The diversity of silent films

Despite the obvious differences between the expressive means of the silver screen and the theatre stage, there was still a tendency to see film and theatre as closely related media. In most European films before 1920, the inclination was to conceive each scene as a coherent whole and, in turn, present it in one extended shot. Scenes have very few cuts, and close-ups are rare. This is evident in both In the Power of Opium and Doctor Nicholson and the Blue Diamond, which cut to close-up only a few times to show a facial expression or a dramatically significant prop.

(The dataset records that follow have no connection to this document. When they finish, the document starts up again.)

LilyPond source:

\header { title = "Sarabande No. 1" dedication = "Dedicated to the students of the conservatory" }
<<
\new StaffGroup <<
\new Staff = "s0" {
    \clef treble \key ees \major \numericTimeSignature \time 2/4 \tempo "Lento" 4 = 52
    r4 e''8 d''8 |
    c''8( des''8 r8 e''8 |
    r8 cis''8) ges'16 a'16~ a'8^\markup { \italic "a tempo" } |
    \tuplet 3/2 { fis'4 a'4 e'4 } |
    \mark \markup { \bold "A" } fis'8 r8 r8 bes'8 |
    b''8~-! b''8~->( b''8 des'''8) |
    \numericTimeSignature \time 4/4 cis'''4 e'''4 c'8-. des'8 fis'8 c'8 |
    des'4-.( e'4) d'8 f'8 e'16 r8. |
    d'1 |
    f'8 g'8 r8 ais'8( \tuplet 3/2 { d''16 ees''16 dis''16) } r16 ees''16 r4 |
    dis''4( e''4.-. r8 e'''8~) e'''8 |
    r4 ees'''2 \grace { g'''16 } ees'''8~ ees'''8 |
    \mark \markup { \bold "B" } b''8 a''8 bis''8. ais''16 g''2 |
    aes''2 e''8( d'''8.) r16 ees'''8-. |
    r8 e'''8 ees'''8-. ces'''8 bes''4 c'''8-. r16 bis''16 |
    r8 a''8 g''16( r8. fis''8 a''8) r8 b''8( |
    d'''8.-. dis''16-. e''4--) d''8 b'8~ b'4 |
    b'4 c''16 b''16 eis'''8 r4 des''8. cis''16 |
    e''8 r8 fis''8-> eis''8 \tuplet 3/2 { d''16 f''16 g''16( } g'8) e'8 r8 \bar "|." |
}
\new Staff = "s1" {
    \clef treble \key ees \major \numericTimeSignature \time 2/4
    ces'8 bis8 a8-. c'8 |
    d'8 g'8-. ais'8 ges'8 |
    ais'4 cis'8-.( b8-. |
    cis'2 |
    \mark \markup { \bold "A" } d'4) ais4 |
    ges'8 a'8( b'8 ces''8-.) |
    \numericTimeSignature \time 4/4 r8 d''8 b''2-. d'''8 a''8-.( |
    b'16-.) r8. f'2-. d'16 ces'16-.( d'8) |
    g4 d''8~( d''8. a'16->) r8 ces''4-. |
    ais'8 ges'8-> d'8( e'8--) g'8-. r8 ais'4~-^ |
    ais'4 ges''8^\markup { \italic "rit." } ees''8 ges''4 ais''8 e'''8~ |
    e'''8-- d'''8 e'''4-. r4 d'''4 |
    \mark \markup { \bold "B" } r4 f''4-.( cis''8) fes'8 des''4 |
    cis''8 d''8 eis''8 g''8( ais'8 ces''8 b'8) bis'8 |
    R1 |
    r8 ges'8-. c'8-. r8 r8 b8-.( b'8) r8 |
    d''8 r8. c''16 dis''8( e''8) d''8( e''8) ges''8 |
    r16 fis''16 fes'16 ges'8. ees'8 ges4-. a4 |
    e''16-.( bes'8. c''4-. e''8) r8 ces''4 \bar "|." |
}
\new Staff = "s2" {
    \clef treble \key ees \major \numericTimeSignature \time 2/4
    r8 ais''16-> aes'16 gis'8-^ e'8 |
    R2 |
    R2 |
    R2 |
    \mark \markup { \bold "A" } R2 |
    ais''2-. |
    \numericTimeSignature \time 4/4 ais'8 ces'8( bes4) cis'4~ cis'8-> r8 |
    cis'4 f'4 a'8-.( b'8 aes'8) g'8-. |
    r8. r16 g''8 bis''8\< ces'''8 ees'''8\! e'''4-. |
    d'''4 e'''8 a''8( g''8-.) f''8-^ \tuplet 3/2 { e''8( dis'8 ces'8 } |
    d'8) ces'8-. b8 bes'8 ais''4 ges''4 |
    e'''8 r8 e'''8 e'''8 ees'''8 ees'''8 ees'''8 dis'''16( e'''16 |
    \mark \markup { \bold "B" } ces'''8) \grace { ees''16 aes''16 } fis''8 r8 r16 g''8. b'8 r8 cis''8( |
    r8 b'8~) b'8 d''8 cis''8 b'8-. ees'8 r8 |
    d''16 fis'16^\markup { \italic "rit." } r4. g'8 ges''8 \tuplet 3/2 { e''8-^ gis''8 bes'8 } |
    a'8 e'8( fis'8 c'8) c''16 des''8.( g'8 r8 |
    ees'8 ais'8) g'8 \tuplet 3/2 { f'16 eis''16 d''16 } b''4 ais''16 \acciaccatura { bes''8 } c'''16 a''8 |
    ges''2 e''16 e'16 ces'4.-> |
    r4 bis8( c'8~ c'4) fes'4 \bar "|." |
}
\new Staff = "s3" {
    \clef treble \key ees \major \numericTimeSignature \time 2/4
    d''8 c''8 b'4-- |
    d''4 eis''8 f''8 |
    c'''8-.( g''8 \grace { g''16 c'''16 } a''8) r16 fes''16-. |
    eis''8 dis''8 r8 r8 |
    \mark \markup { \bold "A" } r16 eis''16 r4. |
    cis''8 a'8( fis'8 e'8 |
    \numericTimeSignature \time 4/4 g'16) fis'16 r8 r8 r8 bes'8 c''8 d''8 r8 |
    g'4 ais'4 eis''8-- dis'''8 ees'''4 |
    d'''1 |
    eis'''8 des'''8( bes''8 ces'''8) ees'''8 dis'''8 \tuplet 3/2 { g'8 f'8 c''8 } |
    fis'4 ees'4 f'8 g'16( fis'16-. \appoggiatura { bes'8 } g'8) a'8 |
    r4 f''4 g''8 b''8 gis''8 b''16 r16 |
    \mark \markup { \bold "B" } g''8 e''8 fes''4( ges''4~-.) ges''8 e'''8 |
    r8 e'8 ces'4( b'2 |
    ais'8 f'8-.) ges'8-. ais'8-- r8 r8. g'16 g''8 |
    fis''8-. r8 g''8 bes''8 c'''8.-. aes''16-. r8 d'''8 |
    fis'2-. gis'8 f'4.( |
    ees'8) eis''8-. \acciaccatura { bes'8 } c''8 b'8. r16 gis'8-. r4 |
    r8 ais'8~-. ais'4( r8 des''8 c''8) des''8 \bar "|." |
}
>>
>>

Influenced by American films, which started using cuts to guide the viewers’ attention and help them follow the action earlier than in Europe, the narrative style changes after the end of World War I, when American films flooded the European market and created the hegemony in global film that Hollywood has maintained to this day. Moreover, the increasing use of electric lighting instead of sunlight gives Danish films from the 1920s, like Lasse Månsson fra Skaane (Struggling Hearts) and Nedbrudte Nerver (The Hill Park Mystery), a more polished appearance.

The decline of Danish silent film

The above films were produced during a period that in many ways marked the decline of Danish film. During World War I, export markets were much more difficult to reach, and all the smaller Danish studios were forced out of business. Nordisk had foreseen the huge strategic challenge that Hollywood would pose after once the war was over, but, in part because of unfortunate external circumstances, their countermove failed, and the studio had to be significantly downsized.

In a brief period up to 1920, Swedish film enjoyed great success with masterfully directed dramas based on works by prominent Nordic writers and by employing Nordic nature as a backdrop and atmospheric element. Struggling Hearts and Morænen (The House of Shadows) can be seen as Danish attempts to recreate the successful Swedish formula.. They also underscore that silent film is not just one thing. Within a few short years, one-minute films showing dogsleds and folk life had evolved into features with the same running times as films today, fluidly told and acted with psychological insight and compressed emotional intensity.

While not an artistically groundbreaking work, Klovnen (The Golden Clown) from 1926 is a good example of a mainstream European entertainment film of the day. In terms of craft, it is fully on a par with the best products of the big film nations. There is not much Danish flavour – the film is aimed at an international audience. It is set in France and shot partly in Paris. The two leads are played by a Swedish and a French actor. Without dialogue, a mixed cast is no problem. The Golden Klown is a melodrama, a weepie about love and infidelity. Unashamedly sentimental, it nonetheless shows the undiminished power of the silent art to speak to the heart.